Britain’s online money transfer firm, WorldRemit has okayed a plan to buy Africa-centred app-based remittance company, Sendwave.

According to an insider aware of the sale, the buyout is worth more than $500 million both in cash and stock deal.

The sale comes hot in the heels of coronavirus pandemic which has triggered a surge in demand for digital banking.

The company’s combined value is now estimated to be valued at more than$1.5 billion, a source aware of the sale told Bloomberg but insisted that the information remains private.

In an interview, WorldRemit Chief Executive Officer Breon Corcoran said that he is optimistic the company’s shift to digital banking will be permanent.

“What we saw immediately after lockdown orders is a real acceleration toward digital with the rate of new account activations more than doubling this year,” he stated.

He added that “This is a fast-growing part of the broader payments space and increasingly our businesses will be viewed as more akin to Venmo or Paypal.”

The combined revenues for both companies have been boosted by over 50 percent to a tune of $280 million for the last 12 months ending in June 2020.

Under a similar period in 2019, customers for both firms transferred $7.5 billion.

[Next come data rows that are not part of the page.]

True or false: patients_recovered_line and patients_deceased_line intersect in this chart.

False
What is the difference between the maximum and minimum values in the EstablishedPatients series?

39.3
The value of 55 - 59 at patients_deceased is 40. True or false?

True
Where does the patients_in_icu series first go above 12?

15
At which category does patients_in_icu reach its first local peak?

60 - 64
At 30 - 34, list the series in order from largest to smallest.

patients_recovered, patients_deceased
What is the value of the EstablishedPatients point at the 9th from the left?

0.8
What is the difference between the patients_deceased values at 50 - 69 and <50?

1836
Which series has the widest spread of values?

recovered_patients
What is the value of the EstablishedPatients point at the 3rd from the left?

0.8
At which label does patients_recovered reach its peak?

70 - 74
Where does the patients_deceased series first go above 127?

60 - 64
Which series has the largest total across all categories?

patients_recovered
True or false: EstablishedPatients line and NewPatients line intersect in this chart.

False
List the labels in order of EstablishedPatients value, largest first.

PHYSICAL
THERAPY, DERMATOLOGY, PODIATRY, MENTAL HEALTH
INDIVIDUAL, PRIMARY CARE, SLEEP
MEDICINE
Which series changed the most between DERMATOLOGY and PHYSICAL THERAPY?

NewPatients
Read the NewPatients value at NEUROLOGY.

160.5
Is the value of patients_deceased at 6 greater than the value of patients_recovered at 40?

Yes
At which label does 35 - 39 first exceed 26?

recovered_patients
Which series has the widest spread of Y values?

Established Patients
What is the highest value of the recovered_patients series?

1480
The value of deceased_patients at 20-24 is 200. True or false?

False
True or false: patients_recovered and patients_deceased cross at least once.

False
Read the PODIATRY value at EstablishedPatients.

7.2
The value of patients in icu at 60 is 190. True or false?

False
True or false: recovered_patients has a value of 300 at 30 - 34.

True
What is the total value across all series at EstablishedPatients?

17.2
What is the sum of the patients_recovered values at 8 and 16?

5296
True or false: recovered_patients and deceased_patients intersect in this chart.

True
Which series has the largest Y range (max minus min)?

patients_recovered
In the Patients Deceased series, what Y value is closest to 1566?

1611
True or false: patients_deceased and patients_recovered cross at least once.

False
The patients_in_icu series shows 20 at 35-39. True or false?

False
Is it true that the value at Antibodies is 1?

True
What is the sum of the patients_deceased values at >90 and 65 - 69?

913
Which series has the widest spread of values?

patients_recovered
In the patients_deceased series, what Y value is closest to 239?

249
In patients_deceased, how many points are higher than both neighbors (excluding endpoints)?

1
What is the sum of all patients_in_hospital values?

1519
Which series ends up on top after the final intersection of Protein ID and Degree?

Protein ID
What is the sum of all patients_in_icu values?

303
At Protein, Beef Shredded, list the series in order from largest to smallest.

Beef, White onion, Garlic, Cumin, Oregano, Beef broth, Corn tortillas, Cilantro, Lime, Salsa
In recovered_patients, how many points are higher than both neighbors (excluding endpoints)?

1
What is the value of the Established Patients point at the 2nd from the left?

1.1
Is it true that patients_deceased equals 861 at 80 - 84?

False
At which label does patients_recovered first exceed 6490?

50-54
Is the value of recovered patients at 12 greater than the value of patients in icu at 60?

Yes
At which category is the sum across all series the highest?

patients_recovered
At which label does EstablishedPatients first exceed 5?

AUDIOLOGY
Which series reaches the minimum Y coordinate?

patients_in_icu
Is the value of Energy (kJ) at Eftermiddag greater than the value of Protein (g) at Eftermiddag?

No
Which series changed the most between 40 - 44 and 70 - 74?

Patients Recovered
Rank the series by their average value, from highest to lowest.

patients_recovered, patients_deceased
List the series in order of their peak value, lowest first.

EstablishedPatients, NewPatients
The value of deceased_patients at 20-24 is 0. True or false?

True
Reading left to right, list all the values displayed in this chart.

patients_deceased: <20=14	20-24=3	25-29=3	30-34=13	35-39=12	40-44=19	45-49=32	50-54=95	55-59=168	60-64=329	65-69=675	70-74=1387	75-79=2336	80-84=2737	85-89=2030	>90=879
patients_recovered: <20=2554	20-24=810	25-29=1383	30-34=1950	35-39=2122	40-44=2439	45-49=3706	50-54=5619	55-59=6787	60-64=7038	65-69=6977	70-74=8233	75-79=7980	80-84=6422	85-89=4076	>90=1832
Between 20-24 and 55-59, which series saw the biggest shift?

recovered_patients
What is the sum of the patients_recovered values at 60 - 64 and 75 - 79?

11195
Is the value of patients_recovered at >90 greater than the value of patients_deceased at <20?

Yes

With these projections, the WorldRemit boss insisted that the company will continue looking for acquisitions adding that it has no initial public offering.

With Sendwave’s new acquisition, the UK-based online money transfer firm will have a bigger footprint in the African market.

Sendwave since its inception by a startup, Y Combinator has seen millions of dollars sent from North America to African countries such as Ghana, Nigeria, Senegal and East Africa in the past years.

Despite its acquisition by World Remit, Sendwave will operate independently and key its management, staff and partners.

WorldRemit was founded by Dr Ismail Ahmed in 2010 as a result of struggling in finding a way to send money back home in Somalia. He was at the time pursuing his master’s degree at the London Business School.

Today, WorldRemit’s partners are Accel and TCV, early backers of Facebook Inc.

The World Bank has, however, warned that there will be a global reduction of remittances by 20% as a result of the pandemic. This is despite the shift in digital banking.

Migrant workers have low wages at the moment which also affects their remittances back home to their families.  An estimated $445 billion in 2020 is projected to be wired back in the middle-income countries.

However, the World Bank has projected that this figure will rise to $470 billion in 2021.